Neue Forschungsergebnisse deuten sogar darauf hin, dass man in Zukunft vielleicht sogar einen Schritt früher ansetzen könnte. Aktuell werde daran geforscht, Risikopatienten- und patientinnen für rheumatische Erkrankungen frühzeitig zu erkennen, damit man dann eventuell den Beginn der rheumatischen Erkrankung mithilfe von Medikamenten verhindern oder zumindest nach hinten schieben könnte, erklärt Andrea Rubbert-Roth, stellvertretende Leiterin der Klinik für Rheumatologie am Kantonsspital St. Gallen: "Es ist noch Zukunftsmusik, aber wie ich finde, eine sehr spannende."
Frauen bekommen ihre Diagnose oft Monate später
Die schwierige Versorgung der rheumatischen Erkrankungen trifft dabei nicht alle gleich: Bei Patientinnen dauere es bereits heute deutlich länger, bis sie die richtige Diagnose erhalten. Das erklärt Uta Kiltz, Oberärztin am Rheumazentrum Ruhrgebiet auf der Pressekonferenz anlässlich des Kongresses der Gesellschaft für Rheumatologie.

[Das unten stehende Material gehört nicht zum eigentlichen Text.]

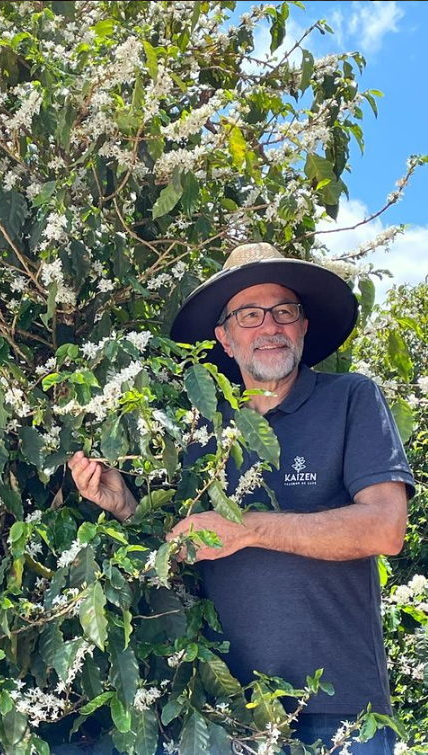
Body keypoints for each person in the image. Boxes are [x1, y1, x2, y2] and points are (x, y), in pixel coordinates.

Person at [69, 242, 414, 753]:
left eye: (283, 311)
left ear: (303, 326)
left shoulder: (351, 399)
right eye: (249, 315)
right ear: (225, 339)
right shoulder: (200, 431)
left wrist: (248, 528)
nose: (269, 326)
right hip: (230, 716)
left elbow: (386, 527)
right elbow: (185, 547)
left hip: (341, 713)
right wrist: (125, 506)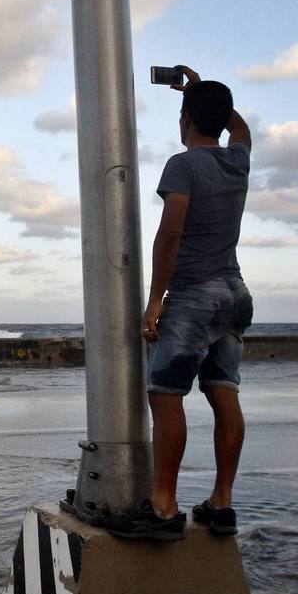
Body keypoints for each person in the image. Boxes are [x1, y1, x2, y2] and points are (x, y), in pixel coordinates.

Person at [104, 65, 254, 541]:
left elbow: (171, 233)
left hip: (194, 295)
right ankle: (221, 503)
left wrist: (153, 303)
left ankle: (163, 507)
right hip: (235, 293)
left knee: (166, 395)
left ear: (185, 119)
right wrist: (203, 91)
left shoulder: (183, 165)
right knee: (223, 392)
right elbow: (241, 129)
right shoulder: (237, 160)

Bei der systemischen Sklerose, einer seltenen rheumatischen Erkrankung des Bindegewebes, dauere es bei Frauen zum Beispiel im Schnitt ein Jahr länger als bei Männern, bis die Diagnose gestellt wird und die Symptome behandelt werden können.
"Rheumatologie hat Nachholbedarf"
Die Gründe dafür seien vielfältig, so Kiltz: Zum Beispiel hätten Männer häufig schwerere Verläufe, Schäden an den Organen zeigten sich früher. "Hinzu kommt, dass Frauen ein vielfältigeres Bild an Symptomen zeigen, was eine eindeutige Diagnose zusätzlich erschweren kann". Auch bildeten sich bestimmte Marker und Antikörper im Blut später, sodass die eindeutige Diagnose schwieriger wird. Hinzu kämen soziale und psychologische Faktoren.
"Die Rheumatologie hat hier noch Nachholbedarf", so der Rheumatologe Christoph Baerwald. "Wir müssen die geschlechtsspezifischen Krankheitsausprägungen besser verstehen und diese Erkenntnisse in die Diagnostik und Therapie einfließen lassen." Hier gebe es noch viel Forschungsbedarf, da sind sich die Fachleute einig.